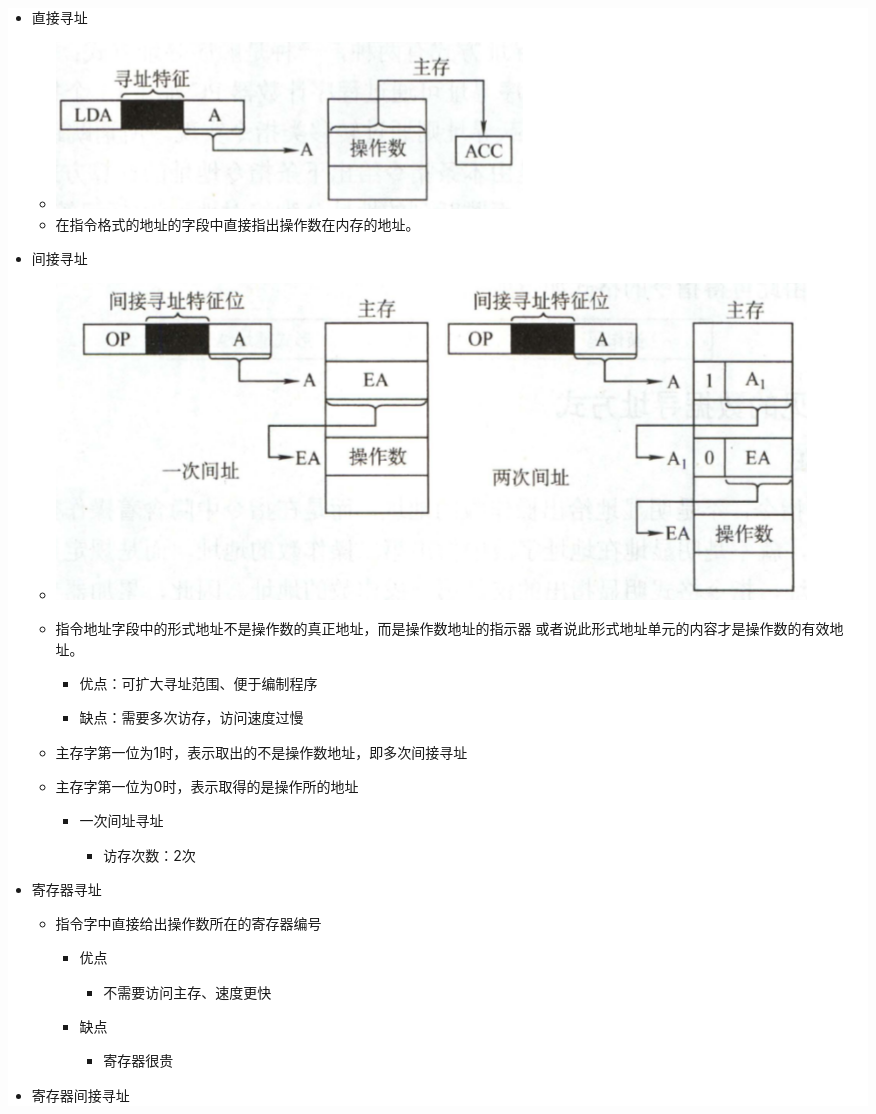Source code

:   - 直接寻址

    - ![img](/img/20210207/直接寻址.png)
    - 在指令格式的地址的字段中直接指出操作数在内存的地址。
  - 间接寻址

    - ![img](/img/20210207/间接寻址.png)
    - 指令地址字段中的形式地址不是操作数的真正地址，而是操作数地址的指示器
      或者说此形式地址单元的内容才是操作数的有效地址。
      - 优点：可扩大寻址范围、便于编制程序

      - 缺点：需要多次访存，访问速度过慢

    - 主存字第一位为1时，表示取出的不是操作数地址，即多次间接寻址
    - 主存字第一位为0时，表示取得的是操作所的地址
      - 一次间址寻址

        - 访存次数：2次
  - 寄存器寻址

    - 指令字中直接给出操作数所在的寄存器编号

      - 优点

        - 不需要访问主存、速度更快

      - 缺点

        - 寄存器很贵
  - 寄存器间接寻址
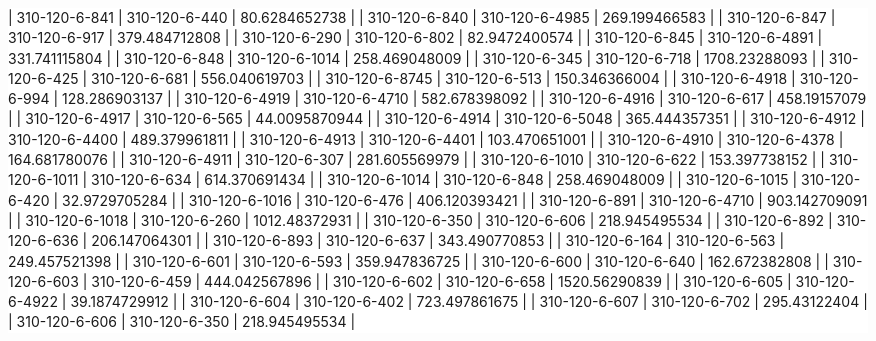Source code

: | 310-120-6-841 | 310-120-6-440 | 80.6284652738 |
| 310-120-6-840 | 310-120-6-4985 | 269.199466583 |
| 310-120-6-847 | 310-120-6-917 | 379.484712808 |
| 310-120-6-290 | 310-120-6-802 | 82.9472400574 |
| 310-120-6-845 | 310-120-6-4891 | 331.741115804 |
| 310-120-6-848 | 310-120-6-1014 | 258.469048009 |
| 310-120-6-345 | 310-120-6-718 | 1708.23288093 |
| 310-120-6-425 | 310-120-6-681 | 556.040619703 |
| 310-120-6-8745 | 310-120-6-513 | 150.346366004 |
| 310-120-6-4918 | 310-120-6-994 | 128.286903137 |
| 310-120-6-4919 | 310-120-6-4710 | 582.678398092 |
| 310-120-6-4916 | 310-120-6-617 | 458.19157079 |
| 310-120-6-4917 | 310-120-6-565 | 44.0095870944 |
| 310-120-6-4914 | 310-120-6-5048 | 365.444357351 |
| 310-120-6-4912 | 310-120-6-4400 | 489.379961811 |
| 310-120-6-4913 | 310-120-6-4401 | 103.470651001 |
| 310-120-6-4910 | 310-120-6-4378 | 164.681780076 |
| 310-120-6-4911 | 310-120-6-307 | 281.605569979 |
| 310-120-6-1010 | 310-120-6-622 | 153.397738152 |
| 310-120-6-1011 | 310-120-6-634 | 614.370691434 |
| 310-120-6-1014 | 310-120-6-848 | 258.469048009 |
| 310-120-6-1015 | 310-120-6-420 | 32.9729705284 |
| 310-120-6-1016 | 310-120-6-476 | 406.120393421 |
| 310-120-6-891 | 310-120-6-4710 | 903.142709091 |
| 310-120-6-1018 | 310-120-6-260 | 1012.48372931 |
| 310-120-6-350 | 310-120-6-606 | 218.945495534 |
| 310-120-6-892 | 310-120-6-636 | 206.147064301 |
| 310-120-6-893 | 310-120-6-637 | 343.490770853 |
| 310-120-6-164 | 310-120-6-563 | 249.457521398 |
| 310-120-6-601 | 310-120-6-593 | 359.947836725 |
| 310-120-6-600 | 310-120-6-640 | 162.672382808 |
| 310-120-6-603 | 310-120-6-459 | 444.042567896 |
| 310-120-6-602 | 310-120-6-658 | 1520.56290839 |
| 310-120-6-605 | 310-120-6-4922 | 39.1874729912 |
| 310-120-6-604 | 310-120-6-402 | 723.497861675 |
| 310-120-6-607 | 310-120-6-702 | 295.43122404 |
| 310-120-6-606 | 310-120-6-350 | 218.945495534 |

* **WHAT THE EXERCISE ASKS**: A word-for-word restatement of the records above from the line containing "310-120-6-718 | 1708.23288093 |" to their final line is all the answer should hold.

* **SOLUTION FOR THIS PROBLEM**:
| 310-120-6-345 | 310-120-6-718 | 1708.23288093 |
| 310-120-6-425 | 310-120-6-681 | 556.040619703 |
| 310-120-6-8745 | 310-120-6-513 | 150.346366004 |
| 310-120-6-4918 | 310-120-6-994 | 128.286903137 |
| 310-120-6-4919 | 310-120-6-4710 | 582.678398092 |
| 310-120-6-4916 | 310-120-6-617 | 458.19157079 |
| 310-120-6-4917 | 310-120-6-565 | 44.0095870944 |
| 310-120-6-4914 | 310-120-6-5048 | 365.444357351 |
| 310-120-6-4912 | 310-120-6-4400 | 489.379961811 |
| 310-120-6-4913 | 310-120-6-4401 | 103.470651001 |
| 310-120-6-4910 | 310-120-6-4378 | 164.681780076 |
| 310-120-6-4911 | 310-120-6-307 | 281.605569979 |
| 310-120-6-1010 | 310-120-6-622 | 153.397738152 |
| 310-120-6-1011 | 310-120-6-634 | 614.370691434 |
| 310-120-6-1014 | 310-120-6-848 | 258.469048009 |
| 310-120-6-1015 | 310-120-6-420 | 32.9729705284 |
| 310-120-6-1016 | 310-120-6-476 | 406.120393421 |
| 310-120-6-891 | 310-120-6-4710 | 903.142709091 |
| 310-120-6-1018 | 310-120-6-260 | 1012.48372931 |
| 310-120-6-350 | 310-120-6-606 | 218.945495534 |
| 310-120-6-892 | 310-120-6-636 | 206.147064301 |
| 310-120-6-893 | 310-120-6-637 | 343.490770853 |
| 310-120-6-164 | 310-120-6-563 | 249.457521398 |
| 310-120-6-601 | 310-120-6-593 | 359.947836725 |
| 310-120-6-600 | 310-120-6-640 | 162.672382808 |
| 310-120-6-603 | 310-120-6-459 | 444.042567896 |
| 310-120-6-602 | 310-120-6-658 | 1520.56290839 |
| 310-120-6-605 | 310-120-6-4922 | 39.1874729912 |
| 310-120-6-604 | 310-120-6-402 | 723.497861675 |
| 310-120-6-607 | 310-120-6-702 | 295.43122404 |
| 310-120-6-606 | 310-120-6-350 | 218.945495534 |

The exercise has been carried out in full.